[Saved entries]
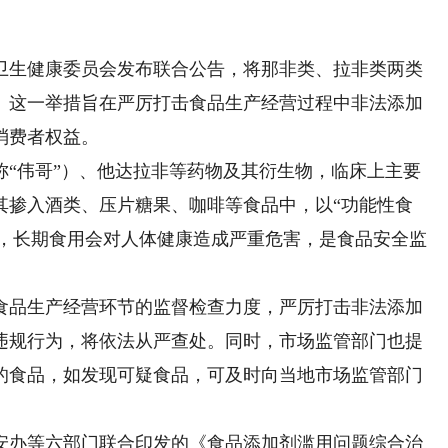
生健康委员会发布联合公告，将那非类、拉非类两类
。这一举措旨在严厉打击食品生产经营过程中非法添加
消费者权益。
伟哥”）、他达拉非等药物及其衍生物，临床上主要
其掺入酒类、压片糖果、咖啡等食品中，以“功能性食
功效，长期食用会对人体健康造成严重危害，是食品安全监
品生产经营环节的监督检查力度，严厉打击非法添加
违规行为，将依法从严查处。同时，市场监管部门也提
的食品，如发现可疑食品，可及时向当地市场监管部门
办等六部门联合印发的《食品添加剂滥用问题综合治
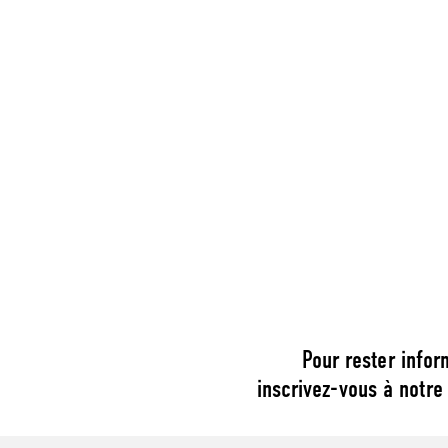
Pour rester infor
inscrivez-vous à notre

**Task to complete**.
Please copy only the lines from the one that contains "办等六部门联合印发的《食品添加剂滥用问题综合治" through the last line of the records, exactly, and keep every picture out of the copy.

**Expected answer**.
办等六部门联合印发的《食品添加剂滥用问题综合治
Pour rester infor
inscrivez-vous à notre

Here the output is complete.